[Saved entries]

▬▬▬

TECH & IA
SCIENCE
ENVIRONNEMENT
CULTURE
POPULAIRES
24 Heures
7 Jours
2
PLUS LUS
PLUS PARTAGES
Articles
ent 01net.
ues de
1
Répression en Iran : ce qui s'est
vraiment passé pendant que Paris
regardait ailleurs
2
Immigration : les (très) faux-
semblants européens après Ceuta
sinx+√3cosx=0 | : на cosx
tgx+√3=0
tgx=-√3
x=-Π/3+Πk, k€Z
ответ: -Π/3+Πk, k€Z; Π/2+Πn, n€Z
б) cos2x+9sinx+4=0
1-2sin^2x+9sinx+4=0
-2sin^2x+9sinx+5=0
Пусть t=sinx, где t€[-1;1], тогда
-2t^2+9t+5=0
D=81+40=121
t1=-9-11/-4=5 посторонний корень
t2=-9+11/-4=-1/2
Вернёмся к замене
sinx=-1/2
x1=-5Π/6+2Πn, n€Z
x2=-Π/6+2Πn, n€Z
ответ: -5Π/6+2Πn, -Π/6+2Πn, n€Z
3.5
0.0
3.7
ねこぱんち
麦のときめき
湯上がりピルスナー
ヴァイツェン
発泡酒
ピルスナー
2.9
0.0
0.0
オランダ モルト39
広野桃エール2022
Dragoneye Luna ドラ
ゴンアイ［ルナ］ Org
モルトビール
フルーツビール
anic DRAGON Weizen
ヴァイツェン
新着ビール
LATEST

▬▬▬

• [PROBLEM REQUIREMENTS]
Write out every line of the records above without changing anything.

• [TASK ANSWER]
TECH & IA
SCIENCE
ENVIRONNEMENT
CULTURE
POPULAIRES
24 Heures
7 Jours
2
PLUS LUS
PLUS PARTAGES
Articles
ent 01net.
ues de
1
Répression en Iran : ce qui s'est
vraiment passé pendant que Paris
regardait ailleurs
2
Immigration : les (très) faux-
semblants européens après Ceuta
sinx+√3cosx=0 | : на cosx
tgx+√3=0
tgx=-√3
x=-Π/3+Πk, k€Z
ответ: -Π/3+Πk, k€Z; Π/2+Πn, n€Z
б) cos2x+9sinx+4=0
1-2sin^2x+9sinx+4=0
-2sin^2x+9sinx+5=0
Пусть t=sinx, где t€[-1;1], тогда
-2t^2+9t+5=0
D=81+40=121
t1=-9-11/-4=5 посторонний корень
t2=-9+11/-4=-1/2
Вернёмся к замене
sinx=-1/2
x1=-5Π/6+2Πn, n€Z
x2=-Π/6+2Πn, n€Z
ответ: -5Π/6+2Πn, -Π/6+2Πn, n€Z
3.5
0.0
3.7
ねこぱんち
麦のときめき
湯上がりピルスナー
ヴァイツェン
発泡酒
ピルスナー
2.9
0.0
0.0
オランダ モルト39
広野桃エール2022
Dragoneye Luna ドラ
ゴンアイ［ルナ］ Org
モルトビール
フルーツビール
anic DRAGON Weizen
ヴァイツェン
新着ビール
LATEST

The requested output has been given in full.